Le président équatorien Rafael Correa en visite mardi 19 avril à Montecristi, une des villes de la côte pacifique frappée par le violent séisme de samedi 16 avril. | JUAN CEVALLOS / AFP

Trois grosses secousses ont encore ébranlé la côte équatorienne mercredi 20 avril, soixante-douze heures après le tremblement de terre qui a tué plus 570 personnes, et fait 7 000 blessés, selon le dernier bilan officiel. Les répliques compliquent le travail des secouristes qui tentent de récupérer les cadavres encore sous les décombres, et affolent les survivants.

Absent du pays le jour du désastre, le président Rafael Correa a depuis passé trois jours et trois nuits sur le terrain. Il s’est rendu dans les villes touchées par le séisme. « Le leadership est important dans ces moments-là », a-t-il souligné, de retour à Quito mercredi.

Après avoir constaté la situation par lui-même, le chef de l’Etat a choisi de parler franc. « Le nombre de morts va encore augmenter » et les rescapés devront vivre sous tente « probablement pendant des mois ». Près de 2 000 bâtiments ont été endommagés et plus de 24 000 personnes vivent dans des abris. « La reconstruction prendra des années », a prévenu le président, qui s’est néanmoins voulu encourageant. « Nous allons pleurer nos morts. Et les larmes versées fertiliseront le sol du futur », a -t-il prédit. Il s’est félicité du travail des équipes de secouristes, du dévouement des médecins, de la solidarité démontrée par les Equatoriens, de « l’aide impressionnante » fournie par les pays voisins. « Nous allons nous en sortir », a-t-il affirmé à plusieurs reprises.

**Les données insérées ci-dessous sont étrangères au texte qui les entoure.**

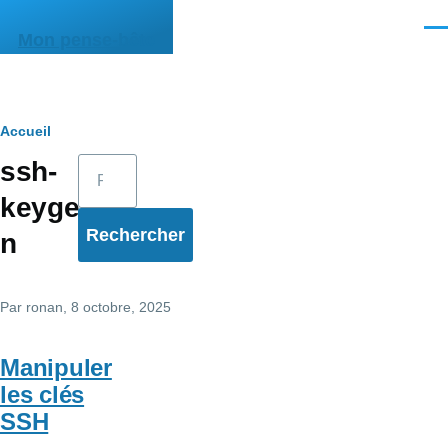
Aller au contenu principal
Men
Mon pense-bête
Fil
Accueil
Rechercher
ssh-
d'Ariane
keyge
n
Par
ronan
, 8 octobre, 2025
Manipuler
les clés
SSH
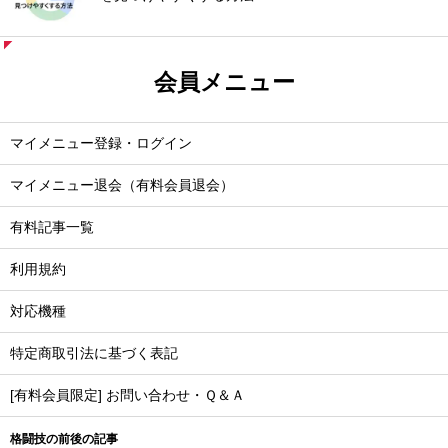
会員メニュー
マイメニュー登録・ログイン
マイメニュー退会（有料会員退会）
有料記事一覧
利用規約
対応機種
特定商取引法に基づく表記
[有料会員限定] お問い合わせ・Ｑ＆Ａ
格闘技の前後の記事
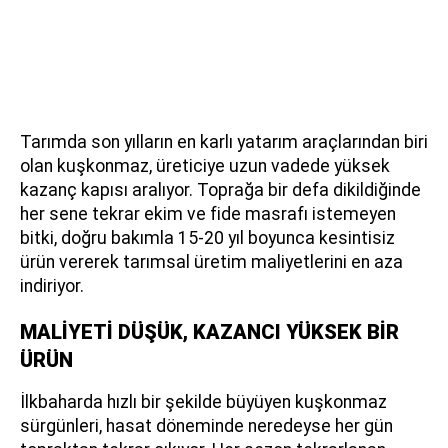
Tarımda son yılların en karlı yatarım araçlarından biri
olan kuşkonmaz, üreticiye uzun vadede yüksek
kazanç kapısı aralıyor. Toprağa bir defa dikildiğinde
her sene tekrar ekim ve fide masrafı istemeyen
bitki, doğru bakımla 15-20 yıl boyunca kesintisiz
ürün vererek tarımsal üretim maliyetlerini en aza
indiriyor.
MALİYETİ DÜŞÜK, KAZANCI YÜKSEK BİR
ÜRÜN
İlkbaharda hızlı bir şekilde büyüyen kuşkonmaz
sürgünleri, hasat döneminde neredeyse her gün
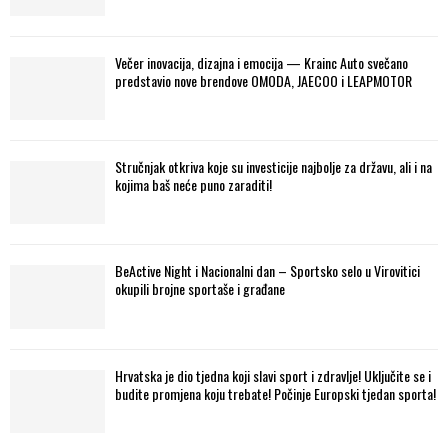
Večer inovacija, dizajna i emocija — Krainc Auto svečano
predstavio nove brendove OMODA, JAECOO i LEAPMOTOR
Stručnjak otkriva koje su investicije najbolje za državu, ali i na
kojima baš neće puno zaraditi!
BeActive Night i Nacionalni dan – Sportsko selo u Virovitici
okupili brojne sportaše i građane
Hrvatska je dio tjedna koji slavi sport i zdravlje! Uključite se i
budite promjena koju trebate! Počinje Europski tjedan sporta!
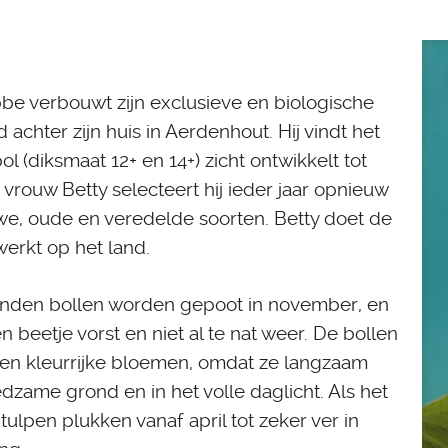
be verbouwt zijn exclusieve en biologische
 achter zijn huis in Aerdenhout. Hij vindt het
 (diksmaat 12+ en 14+) zicht ontwikkelt tot
vrouw Betty selecteert hij ieder jaar opnieuw
we, oude en veredelde soorten. Betty doet de
werkt op het land.
zenden bollen worden gepoot in november, en
 beetje vorst en niet al te nat weer. De bollen
 en kleurrijke bloemen, omdat ze langzaam
edzame grond en in het volle daglicht. Als het
tulpen plukken vanaf april tot zeker ver in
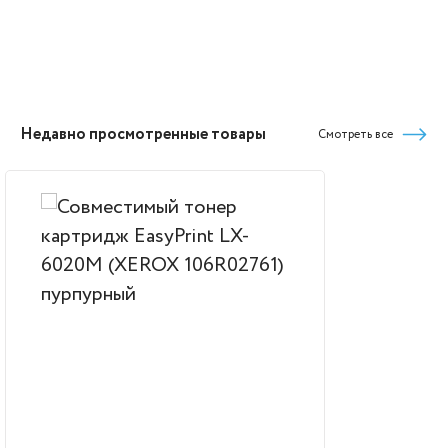
Недавно просмотренные товары
Смотреть все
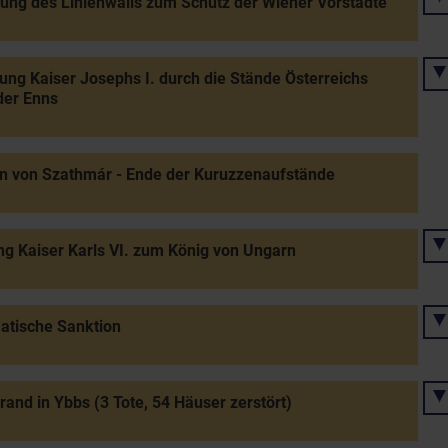
tung des Linienwalls zum Schutz der Wiener Vorstädte
ung Kaiser Josephs I. durch die Stände Österreichs
der Enns
n von Szathmár - Ende der Kuruzzenaufstände
g Kaiser Karls VI. zum König von Ungarn
atische Sanktion
rand in Ybbs (3 Tote, 54 Häuser zerstört)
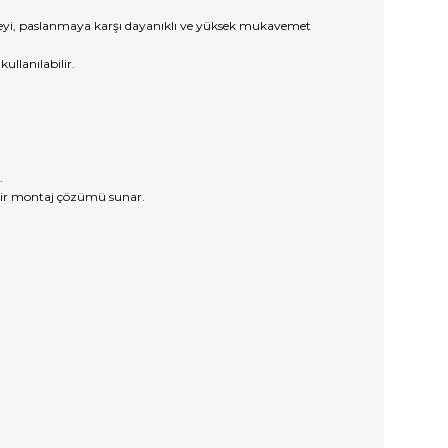
üzeyi, paslanmaya karşı dayanıklı ve yüksek mukavemet
llanılabilir.
.
 bir montaj çözümü sunar.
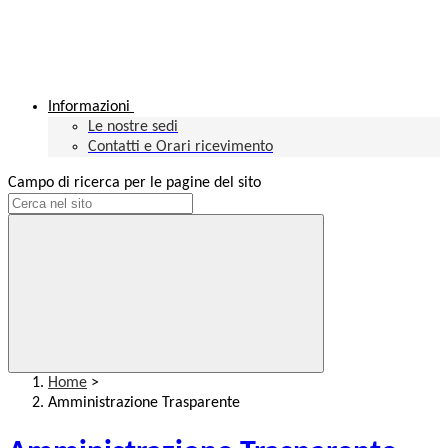
Informazioni
Le nostre sedi
Contatti e Orari ricevimento
Campo di ricerca per le pagine del sito
Home
>
Amministrazione Trasparente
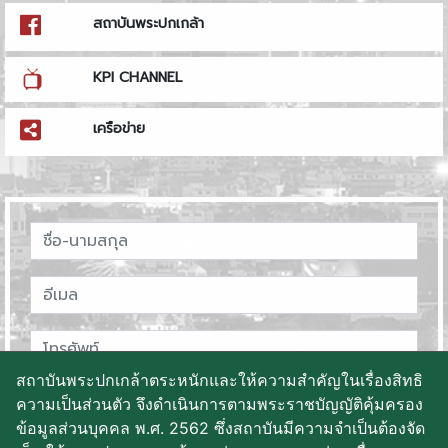
สถาบันพระปกเกล้า
KPI CHANNEL
เครือข่าย
สถาบันพระปกเกล้าตระหนักและให้ความสำคัญในเรื่องสิทธิ
ความเป็นส่วนตัว จึงดำเนินการตามพระราชบัญญัติคุ้มครอง
ข้อมูลส่วนบุคคล พ.ศ. 2562 ซึ่งสถาบันมีความจำเป็นต้องจัด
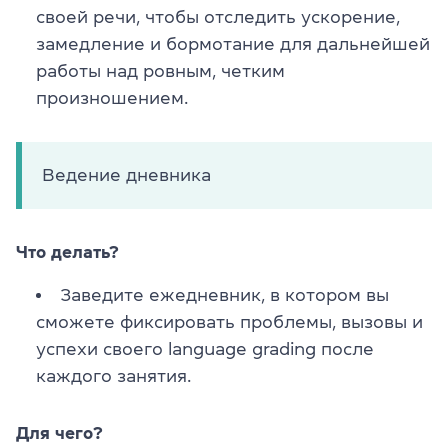
своей речи, чтобы отследить ускорение,
замедление и бормотание для дальнейшей
работы над ровным, четким
произношением.
Ведение дневника
Что делать?
Заведите ежедневник, в котором вы
сможете фиксировать проблемы, вызовы и
успехи своего language grading после
каждого занятия.
Для чего?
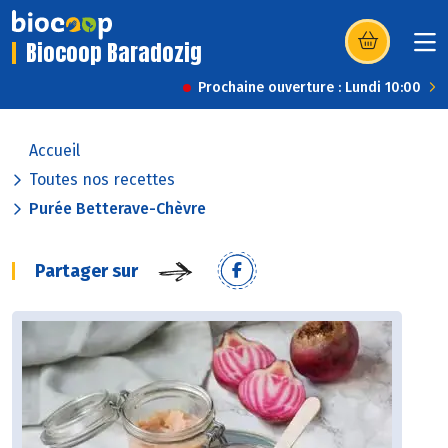
Biocoop Baradozig
(s’ouvre dans u
Prochaine ouverture : Lundi 10:00
Accueil
Toutes nos recettes
Purée Betterave-Chèvre
Partager sur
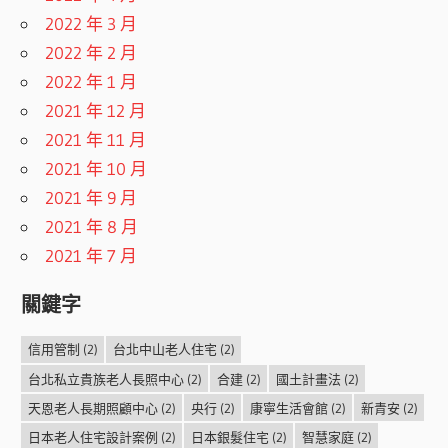
2022 年 3 月
2022 年 2 月
2022 年 1 月
2021 年 12 月
2021 年 11 月
2021 年 10 月
2021 年 9 月
2021 年 8 月
2021 年 7 月
關鍵字
信用管制
(2)
台北中山老人住宅
(2)
台北私立貴族老人長照中心
(2)
合建
(2)
國土計畫法
(2)
天恩老人長期照顧中心
(2)
央行
(2)
康寧生活會館
(2)
新青安
(2)
日本老人住宅設計案例
(2)
日本銀髮住宅
(2)
智慧家庭
(2)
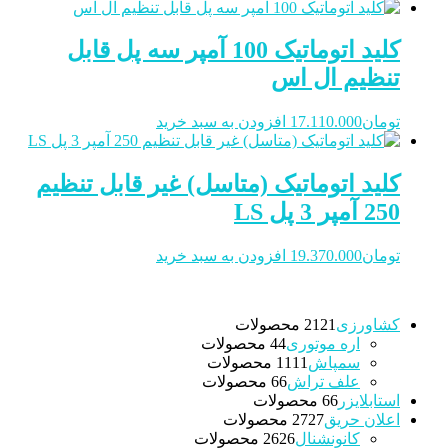
کلید اتوماتیک 100 آمپر سه پل قابل
تنظیم ال اس
تومان
17.110.000
افزودن به سبد خرید
کلید اتوماتیک (متاسل) غیر قابل تنظیم
250 آمپر 3 پل LS
تومان
19.370.000
افزودن به سبد خرید
کشاورزی
21 محصولات
21
اره موتوری
4 محصولات
4
سمپاش
11 محصولات
11
علف تراش
6 محصولات
6
استابلایزر
6 محصولات
6
اعلان حریق
27 محصولات
27
کانونشنال
26 محصولات
26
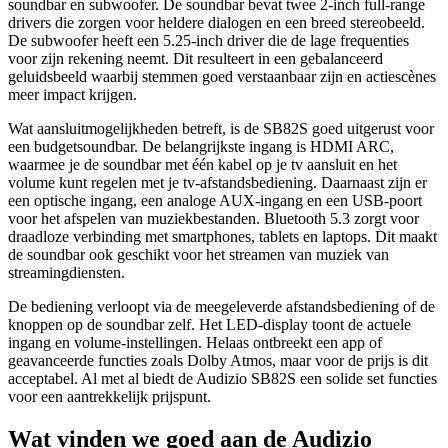
soundbar en subwoofer. De soundbar bevat twee 2-inch full-range
drivers die zorgen voor heldere dialogen en een breed stereobeeld.
De subwoofer heeft een 5.25-inch driver die de lage frequenties
voor zijn rekening neemt. Dit resulteert in een gebalanceerd
geluidsbeeld waarbij stemmen goed verstaanbaar zijn en actiescènes
meer impact krijgen.
Wat aansluitmogelijkheden betreft, is de SB82S goed uitgerust voor
een budgetsoundbar. De belangrijkste ingang is HDMI ARC,
waarmee je de soundbar met één kabel op je tv aansluit en het
volume kunt regelen met je tv-afstandsbediening. Daarnaast zijn er
een optische ingang, een analoge AUX-ingang en een USB-poort
voor het afspelen van muziekbestanden. Bluetooth 5.3 zorgt voor
draadloze verbinding met smartphones, tablets en laptops. Dit maakt
de soundbar ook geschikt voor het streamen van muziek van
streamingdiensten.
De bediening verloopt via de meegeleverde afstandsbediening of de
knoppen op de soundbar zelf. Het LED-display toont de actuele
ingang en volume-instellingen. Helaas ontbreekt een app of
geavanceerde functies zoals Dolby Atmos, maar voor de prijs is dit
acceptabel. Al met al biedt de Audizio SB82S een solide set functies
voor een aantrekkelijk prijspunt.
Wat vinden we goed aan de Audizio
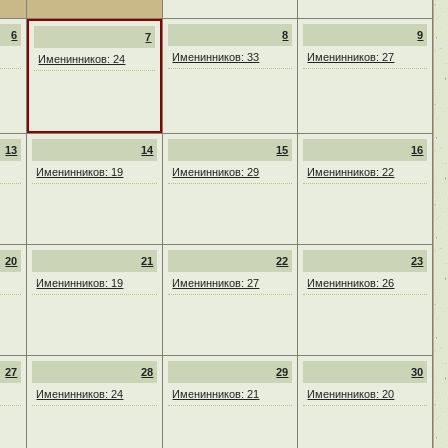
6
8
9
7
Именинников: 33
Именинников: 27
Именинников: 24
13
14
15
16
Именинников: 19
Именинников: 29
Именинников: 22
20
21
22
23
Именинников: 19
Именинников: 27
Именинников: 26
27
28
29
30
Именинников: 24
Именинников: 21
Именинников: 20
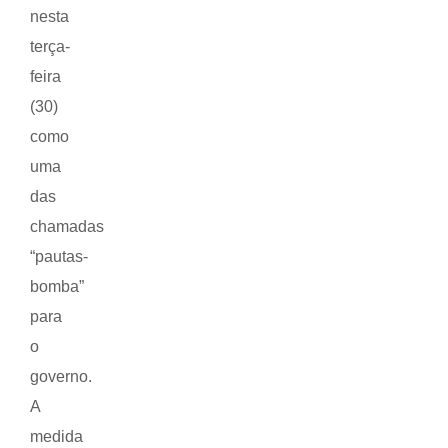
nesta
terça-
feira
(30)
como
uma
das
chamadas
“pautas-
bomba”
para
o
governo.
A
medida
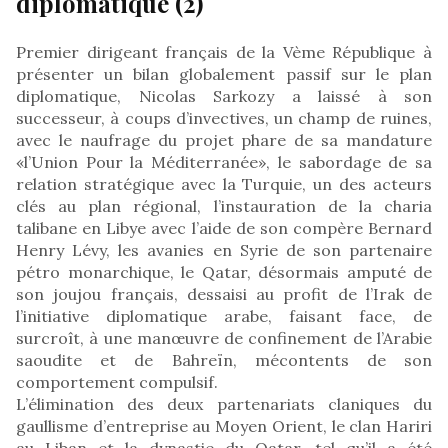
diplomatique (2)
Premier dirigeant français de la Vème République à
présenter un bilan globalement passif sur le plan
diplomatique, Nicolas Sarkozy a laissé à son
successeur, à coups d’invectives, un champ de ruines,
avec le naufrage du projet phare de sa mandature
«l’Union Pour la Méditerranée», le sabordage de sa
relation stratégique avec la Turquie, un des acteurs
clés au plan régional, l’instauration de la charia
talibane en Libye avec l’aide de son compère Bernard
Henry Lévy, les avanies en Syrie de son partenaire
pétro monarchique, le Qatar, désormais amputé de
son joujou français, dessaisi au profit de l’Irak de
l’initiative diplomatique arabe, faisant face, de
surcroît, à une manœuvre de confinement de l’Arabie
saoudite et de Bahreïn, mécontents de son
comportement compulsif.
L’élimination des deux partenariats claniques du
gaullisme d’entreprise au Moyen Orient, le clan Hariri
au Liban et la dynastie du Qatar, tel qu’il a été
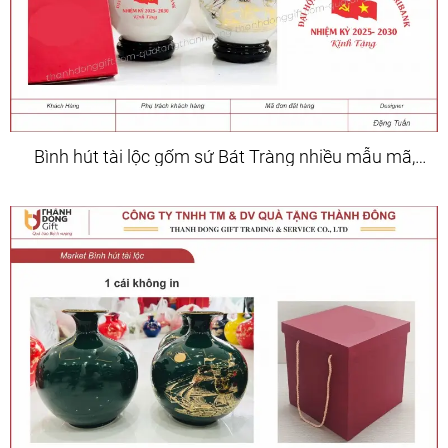
Bình hút tài lộc gốm sứ Bát Tràng nhiều mẫu mã,
kích cỡ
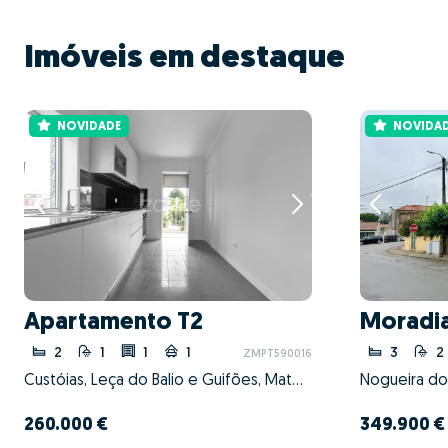
Imóveis em destaque
NOVIDADE
NOVIDA
Apartamento T2
Moradia
2
1
1
1
3
2
ZMPT590016
Custóias, Leça do Balio e Guifões, Matosinhos, Porto
260.000 €
349.900 €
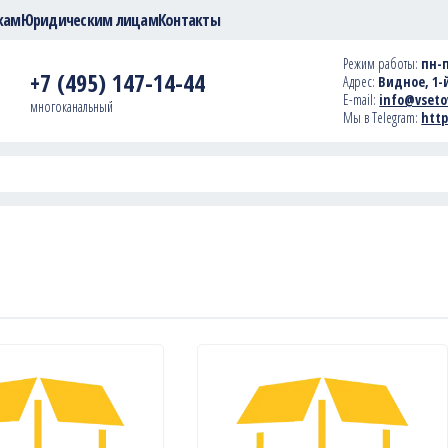
кам
Юридическим лицам
Контакты
Режим работы:
пн-п
+7 (495) 147-14-44
Адрес:
Видное, 1-й
E-mail:
info@vseto
многоканальный
Мы в Telegram:
http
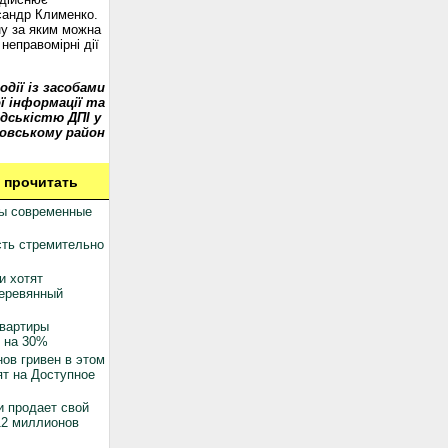
сандр Клименко.
у за яким можна
неправомірні дії
одії із засобами
ї інформації та
дськістю ДПІ у
овському район
 прочитать
ны современные
ть стремительно
и хотят
деревянный
квартиры
 на 30%
ов гривен в этом
ят на Доступное
 продает свой
12 миллионов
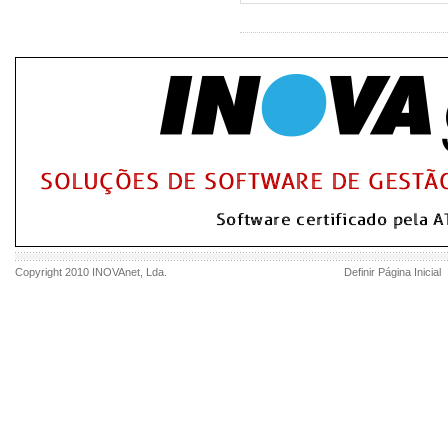
Copyright 2010
INOVAnet
, Lda.
Definir Página Inicial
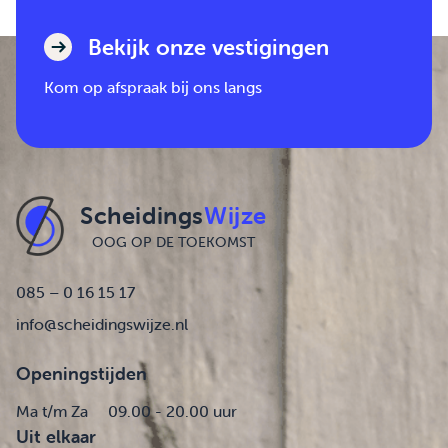
Bekijk onze vestigingen
Kom op afspraak bij ons langs
Scheidings
Wijze
OOG OP DE TOEKOMST
085 – 0 16 15 17
info@scheidingswijze.nl
Openingstijden
Ma t/m Za
09.00 - 20.00 uur
Uit elkaar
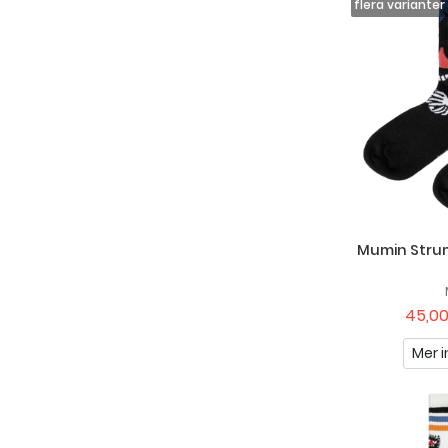
Mumin Strum
45,00
Mer i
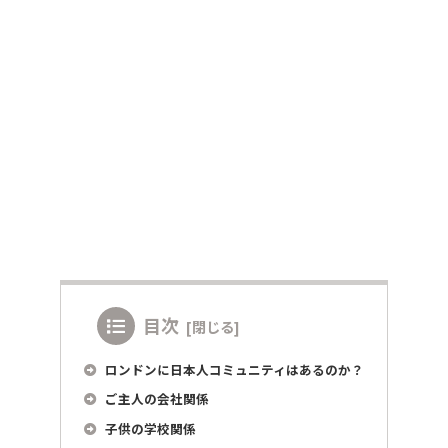
目次
ロンドンに日本人コミュニティはあるのか？
ご主人の会社関係
子供の学校関係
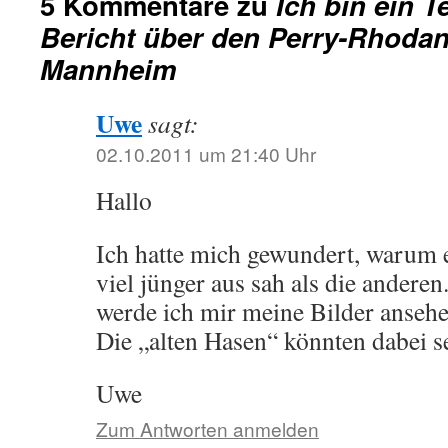
5 Kommentare zu
Ich bin ein T
Bericht über den Perry-Rhodan
Mannheim
Uwe
sagt:
02.10.2011 um 21:40 Uhr
Hallo
Ich hatte mich gewundert, warum e
viel jünger aus sah als die ander
werde ich mir meine Bilder ansehe
Die „alten Hasen“ könnten dabei s
Uwe
Zum Antworten anmelden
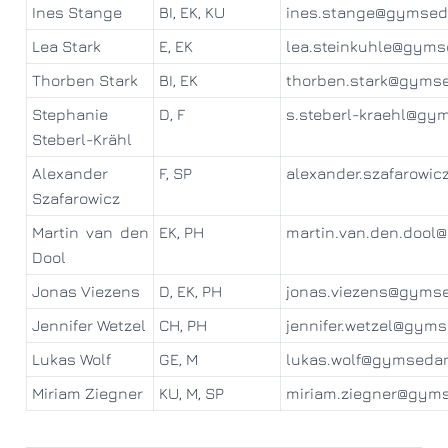
Ines Stange
BI, EK, KU
ines.stange@gymsed
Lea Stark
E, EK
lea.steinkuhle@gyms
Thorben Stark
BI, EK
thorben.stark@gyms
Stephanie
D, F
s.steberl-kraehl@gy
Steberl-Krähl
Alexander
F, SP
alexander.szafarowi
Szafarowicz
Martin van den
EK, PH
martin.van.den.doo
Dool
Jonas Viezens
D, EK, PH
jonas.viezens@gyms
Jennifer Wetzel
CH, PH
jennifer.wetzel@gym
Lukas Wolf
GE, M
lukas.wolf@gymseda
Miriam Ziegner
KU, M, SP
miriam.ziegner@gym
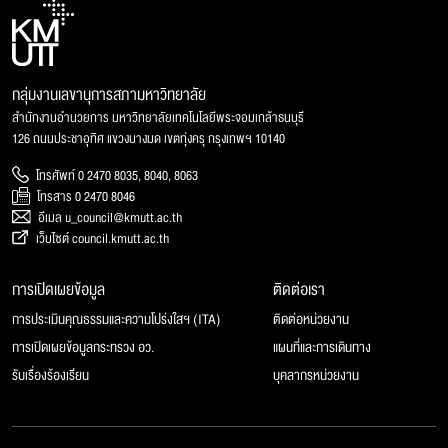
กลุ่มงานเลขานุการสภามหาวิทยาลัย
สำนักงานอำนวยการ มหาวิทยาลัยเทคโนโลยีพระจอมเกล้าธนบุรี
126 ถนนประชาอุทิศ แขวงบางมด เขตทุ่งครุ กรุงเทพฯ 10140
โทรศัพท์ 0 2470 8035, 8040, 8063
โทรสาร 0 2470 8046
อีเมล u_council@kmutt.ac.th
เว็บไซต์ council.kmutt.ac.th
การเปิดเผยข้อมูล
ติดต่อเรา
การประเมินคุณธรรมและความโปร่งใสฯ (ITA)
ติดต่อหน่วยงาน
การเปิดเผยข้อมูลกระทรวง อว.
แผนที่และการเดินทาง
รับเรื่องร้องเรียน
บุคลากรหน่วยงาน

Trois milliards de dollars de dégâts

Le président équatorien a estimé à quelque trois milliards de dollars (2,66 milliards d’euros), le coût des destructions, un chiffre qui équivaut à environ 3 % du PIB. Déjà, une commission d’experts planche sur l’estimation définitive qui sera connue dans six semaines. La reconstruction est une « affaire d’Etat », qui prendra des années, quel que soit le gouvernement en place, a affirmé M. Correa. Au pouvoir depuis près de dix ans, il doit quitter ses fonctions en mai prochain.

Dans la soirée, le chef de l’Etat a annoncé lors d’une allocution télévisée des mesures économiques d’urgence pour engager la reconstruction : augmentation de deux points de TVA (qui passe de 14 % à 16 %) pendant un an, contribution exceptionnelle de 0,9 % sur les patrimoines de plus d’un million de dollars et de 3 % sur les bénéfices des entreprises, prélèvement unique d’un jour de travail par tranche de salaire de mille dollars, jusqu’à 5 jours de travail pour les salaires de plus de 5 000 dollars. Il compte également vendre certains actifs de l’Etat et solliciter un crédit d’urgence de 600 millions de dollars auprès de la Banque mondiale et d’autres bailleurs internationaux. Des mesures qui pourraient fragiliser l’union sacrée affichée depuis le drame.

Les images du séisme en Equateur
Durée : 00:48
Images : Reuters

Union sacrée

Détesté à droite pour ses positions de gauche et à gauche pour son autoritarisme et son arrogance, Rafael Correa a choisi de jouer la carte de l’union sacrée face au drame. « Ce qui nous unit aujourd’hui est plus fort que ce qui nous sépare », a répété le chef de l’Etat. Depuis la catastrophe, l’opposition a, elle aussi, mis ses critiques en sourdine. Une fois n’est pas coutume, il a même remercié la presse pour son travail.

Il a d’ailleurs profité de l’occasion pour défendre la politique de dépenses publiques et de grands travaux engagée par son gouvernement pendant les années de manne pétrolière. « L’Equateur est mieux préparé qu’il ne l’était pour affronter une tragédie de ce genre », a assuré M. Correa. L’opposition l’accuse d’avoir vidé les caisses du pays. « La liquidité, c’est d’avoir de l’argent quand on en a besoin », a rétorqué le chef de l’Etat, titulaire d’un doctorat en économie.

Enfin, le président équatorien a lancé une idée forte : la création d’un « secrétariat sud-américain aux risques ». La mise en place d’un mécanisme régional de coordination permettrait de réduire le coût, pour chacun des pays du continent, des équipements à entretenir et des équipes à mobiliser pour faire face à un désastre naturel. « Aucun pays – sauf peut-être le Brésil - ne peut disposer en permanence de tout qui est nécessaire pour une situation d’urgence », a-t-il rappelé.